En: “Volgens Heidegger is er in het kunstwerk een oplopende strijd gaande tussen aarde en wereld. Tussen wat zich verbergt en dat zich toont. Deze strijd moeten we niet begrijpen als een ruzie of een oorlog tussen twee partijen waarin de ene de ander wil vernietigen, maar als een ‘positief ontologisch gebeuren’ om het eigen wezen tot uitdrukking te brengen.”

Naarmate de strijd intenser wordt neemt de concentratie van de bewogenheid van het werk steeds meer toe, het werk beweegt. Dat is wat Heidegger spanningsrust noemt.

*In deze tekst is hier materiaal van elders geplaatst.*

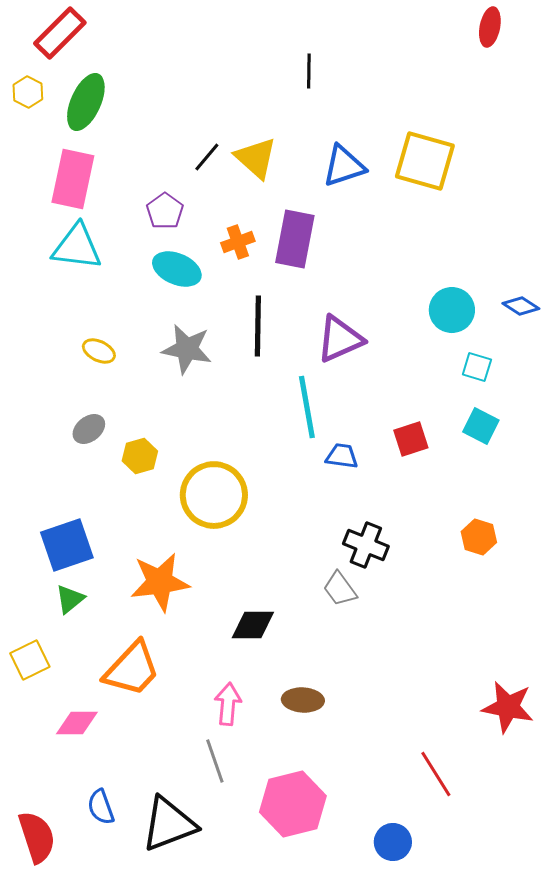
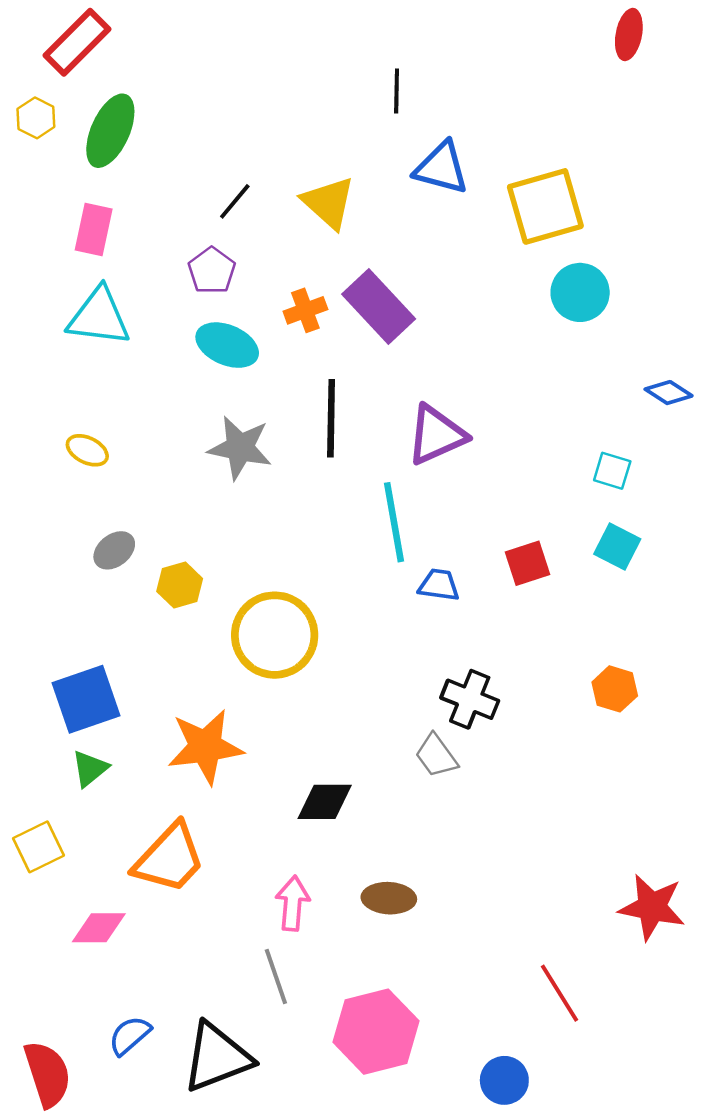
black line: (207, 157) -> (235, 201), moved
yellow square: (425, 161) -> (545, 206), turned -32
blue triangle: (344, 166) -> (441, 168), moved, turned 33
pink rectangle: (73, 179) -> (94, 230), size x0.7
purple rectangle: (295, 239) -> (379, 307), turned -54
cyan circle: (452, 310) -> (580, 292), moved
yellow ellipse: (99, 351) -> (87, 450), moved
blue semicircle: (101, 807) -> (130, 1035), turned 69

Pas in deze rust kunnen we volgens hem zien dat er in het werk waarheid aan het werk is, het werk leeft.

Door deze werkzaamheid komt het zijn aan het licht: de mens fungeert hier als een ‘tussenpositie’, als een lege plek waar het zijn in het zijnde verschijnt. Mits hij het uithoudt, en dat is geen sine cure: het gaat niet voor niets over een ‘lege plek’ en over ‘wachten’ en ‘oefenen’, namelijk om de dingen te laten komen zoals ze zich presenteren. Zowel aan de kant van de kunstenaar als aan de kant van de toeschouwer.

Lyotard spreekt ook over dit uithoudingsvermogen. In zijn ogen houdt de wereld voor ons altijd iets onzekers. Wij balanceren op de grens van bepaaldheid en onbepaaldheid. Lyotard bepleit het inzicht dat het juist menselijk is om staande te blijven tegenover alle niet te vatten vormeloosheid en onbegrensdheid.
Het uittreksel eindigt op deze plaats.